Publicado originalmente em Portal Refil
Vermiglio é um filme de guerra que não nos impõe nenhum corpo mutilado, nenhuma arma ou campo de batalha, mas não se engane ao pensar que eles não estejam ali. É como se tudo isso ficasse pairando como uma presença, mesmo nesse canto do mundo distante do conflito, na pequena cidadezinha dos Alpes Italianos que dá título ao longa. Essa presença acaba personificada em Pietro (Giuseppe De Domenico), o soldado desertor siciliano que salvou o filho de uma das famílias do lugar: esse muda a dinâmica da casa e da vida de seus moradores.
No espaço de quatro estações, essa família se desenvolve e vemos a intransigência do patriarca e professor da comunidade Cesare Graziadei (Tommaso Ragno) que pensa conhecer seus numerosos filhos apenas a partir de sua intelectualidade e não de suas subjetividades – aqui nem são levadas em conta por ele – ser sileciosamente colocada à prova.
Sendo assim, Cesare não entende por que Ada (Rachele Potrich) não tem um melhor rendimento intelectual ao não saber o que a garota faz compulsivamente sozinha atrás do guarda-roupa, comportamento que a leva a praticar asquerosas autopenitencias; também não consegue prever os ataques de fúria e revolta do filho mais velho e nem o amor de Lúcia (Martina Scrinzi) pelo recém-chegado que culmina em uma gravidez e casamento.
A direção de Maura Delpero (que também assina o roteiro) é impecável!
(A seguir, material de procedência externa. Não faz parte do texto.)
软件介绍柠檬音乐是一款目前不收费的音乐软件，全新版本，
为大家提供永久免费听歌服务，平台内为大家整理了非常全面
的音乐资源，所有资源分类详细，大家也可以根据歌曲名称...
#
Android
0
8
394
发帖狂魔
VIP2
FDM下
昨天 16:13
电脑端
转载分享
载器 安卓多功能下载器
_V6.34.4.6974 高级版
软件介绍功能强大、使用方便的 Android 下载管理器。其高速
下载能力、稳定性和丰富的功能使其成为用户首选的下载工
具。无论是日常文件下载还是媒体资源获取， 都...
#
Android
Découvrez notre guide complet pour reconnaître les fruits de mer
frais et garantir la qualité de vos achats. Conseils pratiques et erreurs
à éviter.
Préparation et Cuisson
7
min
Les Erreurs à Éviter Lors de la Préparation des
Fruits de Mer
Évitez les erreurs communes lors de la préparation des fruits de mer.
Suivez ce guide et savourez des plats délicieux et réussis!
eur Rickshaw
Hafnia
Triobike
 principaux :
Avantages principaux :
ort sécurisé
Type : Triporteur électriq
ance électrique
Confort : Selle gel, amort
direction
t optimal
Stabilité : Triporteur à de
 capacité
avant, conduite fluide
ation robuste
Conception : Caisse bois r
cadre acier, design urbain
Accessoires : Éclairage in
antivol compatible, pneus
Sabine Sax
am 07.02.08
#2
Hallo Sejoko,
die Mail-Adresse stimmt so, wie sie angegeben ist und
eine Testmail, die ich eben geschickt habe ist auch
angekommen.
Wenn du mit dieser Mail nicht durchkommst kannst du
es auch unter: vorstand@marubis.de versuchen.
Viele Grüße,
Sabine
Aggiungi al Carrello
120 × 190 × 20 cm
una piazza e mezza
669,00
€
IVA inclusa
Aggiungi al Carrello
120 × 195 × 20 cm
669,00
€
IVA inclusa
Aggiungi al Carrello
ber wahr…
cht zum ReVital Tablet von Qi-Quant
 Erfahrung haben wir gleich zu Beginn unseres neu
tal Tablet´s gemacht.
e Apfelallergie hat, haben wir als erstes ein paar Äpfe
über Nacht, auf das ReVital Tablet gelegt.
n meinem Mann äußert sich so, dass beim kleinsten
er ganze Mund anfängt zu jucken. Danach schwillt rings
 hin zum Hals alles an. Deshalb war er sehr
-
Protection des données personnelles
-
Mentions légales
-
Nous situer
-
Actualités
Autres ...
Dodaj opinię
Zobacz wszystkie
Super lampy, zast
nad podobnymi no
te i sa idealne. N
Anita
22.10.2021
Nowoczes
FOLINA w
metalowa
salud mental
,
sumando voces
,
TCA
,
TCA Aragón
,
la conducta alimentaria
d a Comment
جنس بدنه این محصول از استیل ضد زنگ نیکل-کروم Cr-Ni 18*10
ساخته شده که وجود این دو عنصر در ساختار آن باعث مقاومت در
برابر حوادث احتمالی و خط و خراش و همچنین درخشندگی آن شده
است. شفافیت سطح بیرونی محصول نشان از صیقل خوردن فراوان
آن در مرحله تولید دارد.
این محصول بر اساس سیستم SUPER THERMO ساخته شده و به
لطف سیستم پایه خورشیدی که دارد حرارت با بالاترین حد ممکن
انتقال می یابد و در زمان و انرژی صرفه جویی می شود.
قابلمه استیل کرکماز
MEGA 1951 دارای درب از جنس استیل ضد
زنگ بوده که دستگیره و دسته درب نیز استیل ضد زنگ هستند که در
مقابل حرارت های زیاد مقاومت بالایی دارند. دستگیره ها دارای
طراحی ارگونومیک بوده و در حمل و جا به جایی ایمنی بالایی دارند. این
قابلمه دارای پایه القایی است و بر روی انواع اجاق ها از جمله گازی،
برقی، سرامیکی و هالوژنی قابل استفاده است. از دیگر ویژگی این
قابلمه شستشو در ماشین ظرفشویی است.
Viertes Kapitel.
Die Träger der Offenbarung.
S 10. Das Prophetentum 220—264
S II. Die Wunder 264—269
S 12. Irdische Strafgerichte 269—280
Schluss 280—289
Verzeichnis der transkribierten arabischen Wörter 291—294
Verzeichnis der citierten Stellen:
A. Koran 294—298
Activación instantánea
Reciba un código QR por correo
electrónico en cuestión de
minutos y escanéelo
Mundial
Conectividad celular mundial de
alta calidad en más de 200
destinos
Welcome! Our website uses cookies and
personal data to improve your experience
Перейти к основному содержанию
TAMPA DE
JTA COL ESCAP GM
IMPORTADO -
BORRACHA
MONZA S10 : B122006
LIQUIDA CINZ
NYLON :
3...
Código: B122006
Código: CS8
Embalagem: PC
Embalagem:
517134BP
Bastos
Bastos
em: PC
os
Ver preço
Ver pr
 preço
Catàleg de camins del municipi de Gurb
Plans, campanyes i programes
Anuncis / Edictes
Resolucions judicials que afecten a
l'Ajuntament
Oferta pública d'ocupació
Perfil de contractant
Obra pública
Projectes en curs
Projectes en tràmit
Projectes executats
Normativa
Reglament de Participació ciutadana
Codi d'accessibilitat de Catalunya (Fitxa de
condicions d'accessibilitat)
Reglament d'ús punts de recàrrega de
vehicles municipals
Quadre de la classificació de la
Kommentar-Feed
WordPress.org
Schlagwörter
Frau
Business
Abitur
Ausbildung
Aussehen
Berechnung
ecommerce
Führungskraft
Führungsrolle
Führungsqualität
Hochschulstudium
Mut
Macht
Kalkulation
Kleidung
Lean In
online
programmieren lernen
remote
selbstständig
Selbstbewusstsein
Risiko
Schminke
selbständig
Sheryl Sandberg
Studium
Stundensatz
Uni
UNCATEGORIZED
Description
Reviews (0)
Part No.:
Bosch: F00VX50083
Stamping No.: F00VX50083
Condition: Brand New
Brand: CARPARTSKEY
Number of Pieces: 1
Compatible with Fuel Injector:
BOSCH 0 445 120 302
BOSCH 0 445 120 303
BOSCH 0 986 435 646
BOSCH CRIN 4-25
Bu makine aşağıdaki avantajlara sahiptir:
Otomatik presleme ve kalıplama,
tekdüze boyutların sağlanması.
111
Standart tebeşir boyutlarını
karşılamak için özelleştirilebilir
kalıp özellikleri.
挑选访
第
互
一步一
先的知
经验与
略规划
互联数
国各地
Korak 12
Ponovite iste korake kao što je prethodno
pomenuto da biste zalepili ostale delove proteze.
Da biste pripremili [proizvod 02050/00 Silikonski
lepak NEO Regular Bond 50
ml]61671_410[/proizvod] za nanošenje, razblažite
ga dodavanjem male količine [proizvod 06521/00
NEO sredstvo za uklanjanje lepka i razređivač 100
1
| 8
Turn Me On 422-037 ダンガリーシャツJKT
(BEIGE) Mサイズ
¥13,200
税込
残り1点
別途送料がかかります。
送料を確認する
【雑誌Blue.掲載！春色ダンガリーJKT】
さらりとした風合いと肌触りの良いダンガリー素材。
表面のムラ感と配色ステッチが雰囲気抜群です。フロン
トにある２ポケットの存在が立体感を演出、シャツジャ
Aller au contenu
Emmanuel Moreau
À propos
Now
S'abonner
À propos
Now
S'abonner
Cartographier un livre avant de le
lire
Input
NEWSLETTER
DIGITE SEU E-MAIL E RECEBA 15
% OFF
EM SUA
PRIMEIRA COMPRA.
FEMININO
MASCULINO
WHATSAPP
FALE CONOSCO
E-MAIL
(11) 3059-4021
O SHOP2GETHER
Mesmo nos planos mais abertos – que nos localizam na paisagem longínqua, quase esquecida naquele pedaço de Itália – tudo parece íntimo, pessoal, quase um sussurro.
As atrizes Rachele Potrich e Martina Scrinzi são gigantes de formas muito distintas: a interprete de Ada poderia cair no ridículo pela insistência da auto-descoberta” de sua personagem e em e cenas que poderiam soar cômicas, mas nos compadecemos dela naquele lugar que parece pequeno e prosaico demais; já a que vive Lúcia, em seus silêncios e olhar profundo, nos faz entender que não apenas ela, sentindo o que sentia por Pietro, teria tido um destino muito diferente.
Vencedor do grande prêmio do júri no Festival de Veneza – categoria em que disputava com o nosso “Ainda estou aqui” – Vermiglio (que estreia em 10 de julho de 2025) nos oferece uma visão do último ano da guerra e de que nenhum de nós, por mais alheios que parecemos estar de tudo, não saímos de períodos conturbados e violentos sem também termos perdido alguma coisa.